While feminized seeds are all the rage, regular seed offers several advantages to growers. In fact, some growers prefer working with regular cannabis seeds as they are easier to distinguish between male and female plants.
Whether you are after specific colours, terpene profiles, or yields, regular seeds can help you create the strain of your dreams!
Regular seeds are the seeds that come from a pollinated female cannabis plant. These seeds can grow into either male or female plants depending on environmental conditions. Regular seeds are popular amongst breeders because they allow them to perform selective breeding.
Because feminized seed is made by stressing a female plant into growing male sex features like pollen, it doesn’t have the same genetic diversity as regular seeds. You can’t tell them apart by their physical appearance, but the difference lies in their chromosomes.
We investigated the plasticity of seed longevity in Silene vulgaris under varying climate conditions by monitoring the germination and parental provisioning of mRNA in seeds from wild alpine and lowland populations. The results showed that the longevity of alpine seeds increased when grown in a common garden compared to wA seeds, while lowland seed lots did not show this adaptive response.

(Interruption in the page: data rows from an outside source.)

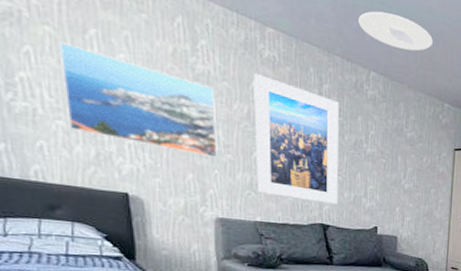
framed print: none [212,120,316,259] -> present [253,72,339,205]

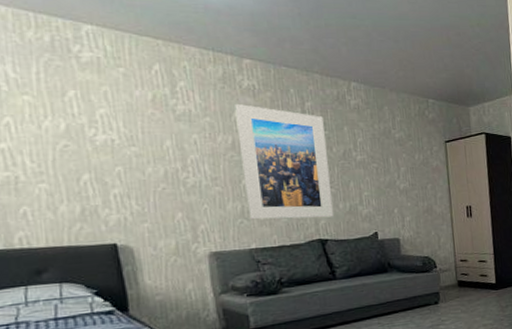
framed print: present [58,42,218,157] -> none [38,108,206,193]
ceiling light: present [358,11,433,51] -> none [332,25,408,56]

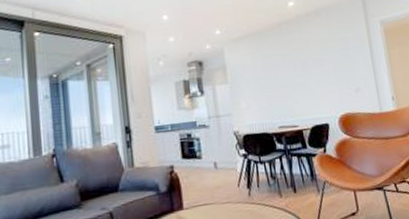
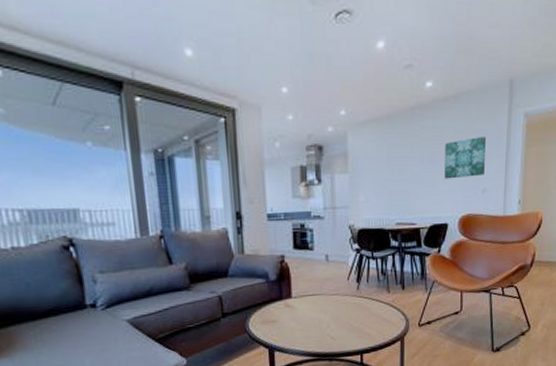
wall art: none [313,42,355,83] -> present [445,136,487,179]

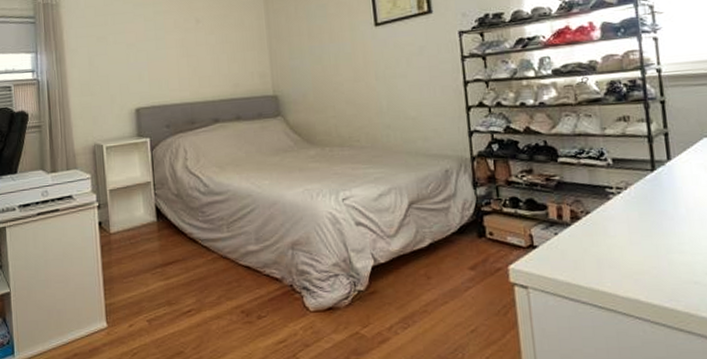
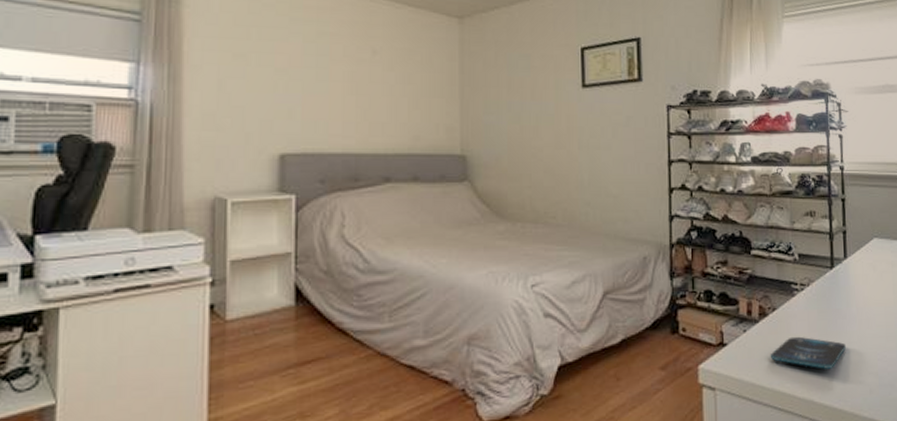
smartphone: none [585,238,675,270] -> present [770,336,846,369]

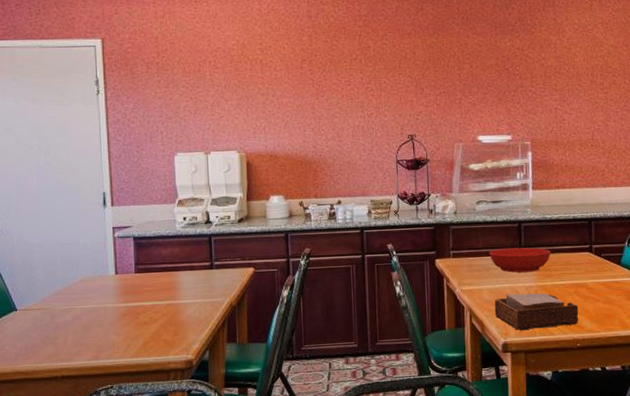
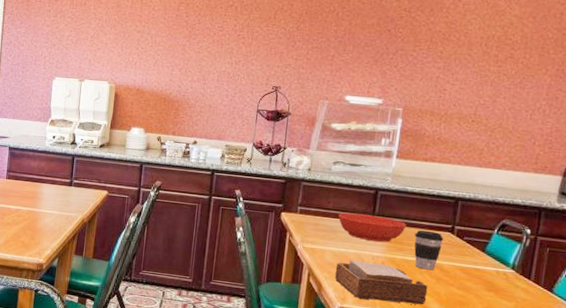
coffee cup: none [559,253,585,291] -> present [414,229,444,271]

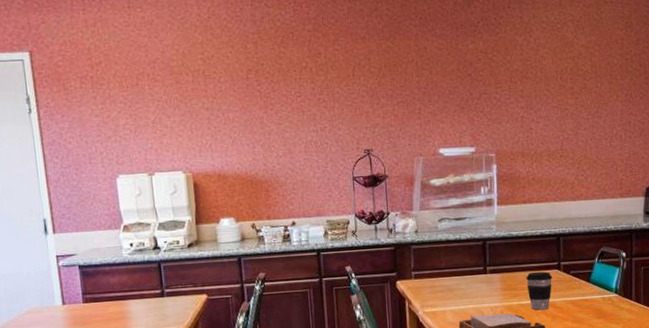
bowl: present [338,212,407,242] -> none [451,266,518,293]

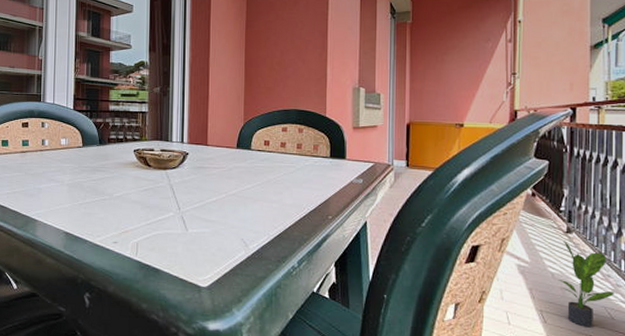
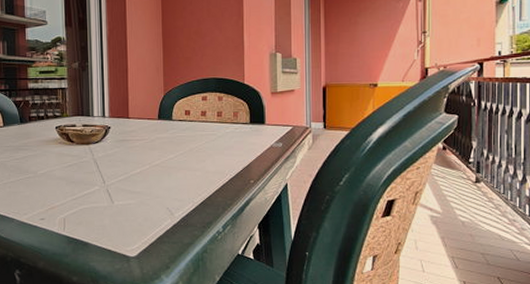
potted plant: present [558,240,617,328] -> none [468,190,522,270]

In a nutshell, regular seeds produce both male and female plants, whereas feminized seed has been specifically designed to only create female plants. This can have advantages during the growing process as it reduces the chance of a dual-sex (hermaphrodite) plant producing pollen and ruining the whole crop.
Generally speaking, regular seeds will produce around 50% male and 50% female plants. However, it’s worth mentioning that this ratio can be affected by environmental conditions.
Many growers choose to use regular seeds in order to enjoy authentic genetics that have been unaltered for centuries. Additionally, growers often make their own clones from regular landrace strains. This way they can avoid using chemicals that could affect the quality of their final product. Moreover, they can save money by not having to pay for the use of growing medium, nutrients and light required to sex their plants.
While feminized seeds have become increasingly popular in recent years, regular seeds offer a range of advantages for experienced growers. Depending on your growing environment and overall goals, regular seeds allow you to create a strain that perfectly suits your needs.
You can also create hybrids that combine the best of two strains. Try crossing an indica with a sativa to get the perfect balance of fruity and earthy flavours, or experiment with terpene profiles.
Lastly, regular seeds can be used to cultivate clones that are identical to a particular specimen. This makes them an ideal option for growers who want to replicate a certain phenotype, morphology or colour. For these reasons, regular seeds remain a popular choice among many growers. They also produce a large yield for the first harvest, and the seeds can be used to cultivate more plants.
Unaltered Flowering Time
While feminized seeds promise no wasted space and time sexing out male plants, regular seeds still produce about 50% male and 50% female cannabis plant offspring under normal conditions. This makes them a popular choice for cultivators looking to breed and experiment with their own cultivars.
Studies of Arabidopsis thaliana genetic variation in flowering time have shown that the timing of seed set is controlled by temperature, and this coincides with a change in dormancy state. The two events together determine progeny life history strategy and fitness.
For experienced cultivators, growing regular seeds offers a real taste of nature’s work. It is a more expensive option than feminized seeds but can be well worth it for some growers who appreciate the value of a good male plant in their breeding programs.
Unaltered Genetic Diversity
From a population genetic point of view the participation of all parent clones in reproduction is necessary for a reliable transfer of high genetic diversity to the offspring generation. However, this is a challenge in European seed orchards with large numbers of clones because low clone participation leads to a significant reduction of effective population size and allelic richness (Wojacki et al., 2019).
In the four older German Douglas fir seed orchards analysed here, very high proportions of potential full- and half-sib relationships were found for both parental populations. Single tree seed harvests resulted in a strong sample bias for parent clones as only a fraction of adult clones were used as seed parents. In addition, a substantial amount of adult trees did not participate in pollen production or in the transfer of seeds to the offspring.